Naturally, the National Board of Physicians and Surgeons (NBPAS) has a monumental shortcoming. It fails to guarantee millions in educational fees to many of the subspecialty societies on this letter. One can see how this third possibility just isn't as, well, fun.

Perhaps that's the real reason this letter was released.

Physician members of these specialty and state medical societies should be aware they are playing into ABMS's hand with this letter and should be up to date on the options and the evolving consensus regarding legitimate professional self-regulation. To that end, the integrity and transparency of the NBPAS should be promoted in lieu of the ABMS. Indeed, the state medical societies of Texas and Pennsylvania have played important roles in placing physicians and their patients before the financial concerns of subspecialty organizations and ABMS member boards. This should set a precedent for state medical societies across the country. What they should NOT be doing is begging for a meeting with a lame duck President and CEO of the ABMS who are only looking to grow the frequency and cost of MOC in the name of "professional self-regulation" since the ABMS and their member boards are the ones that got us in this mess in the first place.

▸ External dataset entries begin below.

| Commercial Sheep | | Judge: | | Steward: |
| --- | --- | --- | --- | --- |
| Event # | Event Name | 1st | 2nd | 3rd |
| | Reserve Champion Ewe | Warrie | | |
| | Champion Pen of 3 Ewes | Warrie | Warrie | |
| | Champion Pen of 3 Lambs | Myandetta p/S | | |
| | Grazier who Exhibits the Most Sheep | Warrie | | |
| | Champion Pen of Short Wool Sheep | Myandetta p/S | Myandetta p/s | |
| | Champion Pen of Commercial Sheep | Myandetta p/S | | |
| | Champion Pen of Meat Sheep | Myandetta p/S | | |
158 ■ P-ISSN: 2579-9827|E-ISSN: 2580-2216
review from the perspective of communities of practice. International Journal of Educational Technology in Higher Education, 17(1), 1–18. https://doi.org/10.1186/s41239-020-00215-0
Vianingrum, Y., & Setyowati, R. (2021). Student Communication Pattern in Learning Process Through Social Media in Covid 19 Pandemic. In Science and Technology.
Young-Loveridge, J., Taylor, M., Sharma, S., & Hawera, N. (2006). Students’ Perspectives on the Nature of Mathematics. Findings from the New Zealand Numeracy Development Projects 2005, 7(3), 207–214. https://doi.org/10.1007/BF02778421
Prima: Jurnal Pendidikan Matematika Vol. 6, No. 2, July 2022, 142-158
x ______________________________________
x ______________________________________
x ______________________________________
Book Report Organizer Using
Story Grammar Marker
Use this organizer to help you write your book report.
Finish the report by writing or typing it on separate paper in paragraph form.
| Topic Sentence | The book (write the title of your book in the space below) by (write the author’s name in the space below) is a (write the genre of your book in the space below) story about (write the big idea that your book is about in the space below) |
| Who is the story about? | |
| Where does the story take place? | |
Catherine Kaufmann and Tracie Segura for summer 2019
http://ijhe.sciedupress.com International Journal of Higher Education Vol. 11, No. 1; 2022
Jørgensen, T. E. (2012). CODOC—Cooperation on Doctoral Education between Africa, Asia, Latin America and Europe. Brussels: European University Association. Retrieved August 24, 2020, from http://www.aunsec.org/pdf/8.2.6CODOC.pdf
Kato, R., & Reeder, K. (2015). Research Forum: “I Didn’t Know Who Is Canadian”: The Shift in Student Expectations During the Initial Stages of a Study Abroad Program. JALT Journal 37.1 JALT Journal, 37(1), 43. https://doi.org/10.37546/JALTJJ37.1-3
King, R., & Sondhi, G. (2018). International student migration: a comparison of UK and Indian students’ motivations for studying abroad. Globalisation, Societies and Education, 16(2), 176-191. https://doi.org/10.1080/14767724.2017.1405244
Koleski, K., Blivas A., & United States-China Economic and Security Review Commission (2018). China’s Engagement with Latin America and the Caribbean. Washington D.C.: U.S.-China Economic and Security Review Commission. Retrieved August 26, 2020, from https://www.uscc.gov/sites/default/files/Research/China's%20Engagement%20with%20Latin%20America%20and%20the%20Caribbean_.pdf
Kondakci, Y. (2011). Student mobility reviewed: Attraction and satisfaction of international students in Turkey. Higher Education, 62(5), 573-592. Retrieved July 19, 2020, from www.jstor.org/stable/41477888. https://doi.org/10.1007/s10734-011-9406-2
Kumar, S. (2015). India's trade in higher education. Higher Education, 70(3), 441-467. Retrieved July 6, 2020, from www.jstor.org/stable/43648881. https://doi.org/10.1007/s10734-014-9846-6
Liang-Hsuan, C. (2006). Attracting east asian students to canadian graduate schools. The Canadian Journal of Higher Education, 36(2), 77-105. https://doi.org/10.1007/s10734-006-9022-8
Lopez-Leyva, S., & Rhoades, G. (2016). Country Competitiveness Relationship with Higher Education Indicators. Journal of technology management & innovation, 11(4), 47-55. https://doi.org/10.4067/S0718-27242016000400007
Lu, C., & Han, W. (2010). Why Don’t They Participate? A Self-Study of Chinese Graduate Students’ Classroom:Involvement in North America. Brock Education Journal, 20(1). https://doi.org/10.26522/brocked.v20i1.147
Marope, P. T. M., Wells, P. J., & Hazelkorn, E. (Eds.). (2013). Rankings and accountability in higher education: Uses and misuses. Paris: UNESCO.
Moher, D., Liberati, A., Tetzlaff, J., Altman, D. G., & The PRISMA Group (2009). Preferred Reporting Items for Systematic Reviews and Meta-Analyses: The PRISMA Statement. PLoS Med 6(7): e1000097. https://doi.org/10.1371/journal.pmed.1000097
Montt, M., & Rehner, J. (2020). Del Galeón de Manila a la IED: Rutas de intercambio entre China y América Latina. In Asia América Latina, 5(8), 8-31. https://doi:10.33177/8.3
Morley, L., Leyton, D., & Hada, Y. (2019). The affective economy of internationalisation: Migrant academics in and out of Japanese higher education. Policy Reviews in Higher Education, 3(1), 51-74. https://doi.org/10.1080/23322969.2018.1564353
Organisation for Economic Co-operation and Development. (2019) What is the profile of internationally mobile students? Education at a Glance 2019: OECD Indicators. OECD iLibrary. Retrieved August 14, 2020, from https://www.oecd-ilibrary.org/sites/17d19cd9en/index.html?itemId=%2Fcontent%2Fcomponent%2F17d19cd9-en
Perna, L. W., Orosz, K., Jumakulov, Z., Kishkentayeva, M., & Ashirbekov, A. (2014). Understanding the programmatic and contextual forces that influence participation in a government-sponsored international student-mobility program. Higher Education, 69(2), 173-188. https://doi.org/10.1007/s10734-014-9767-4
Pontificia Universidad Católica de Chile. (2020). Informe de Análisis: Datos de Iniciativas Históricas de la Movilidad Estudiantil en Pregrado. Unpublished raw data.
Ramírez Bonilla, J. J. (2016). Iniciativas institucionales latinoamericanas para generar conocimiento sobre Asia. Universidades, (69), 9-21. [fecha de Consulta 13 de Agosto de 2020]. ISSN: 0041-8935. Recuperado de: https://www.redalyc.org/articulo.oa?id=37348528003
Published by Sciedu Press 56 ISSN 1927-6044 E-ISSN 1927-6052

Radical reform of the corrupt MOC program is not paying the Chicago alderman $250 per year  instead of $200.

- Wes

Addendum 26 Aug 2017 06:23AM - Appendix B added and the origin of the letter (AAMSE) added.

* That individual, Hal C. Lawrence III, MD, ACOG Executive Vice President and CEO, has significant conflicts of interest with the ABMS. The American College of Obstetrics and Gynnecology (ABOG) are subcontractors for "Test Development" with the ABMS.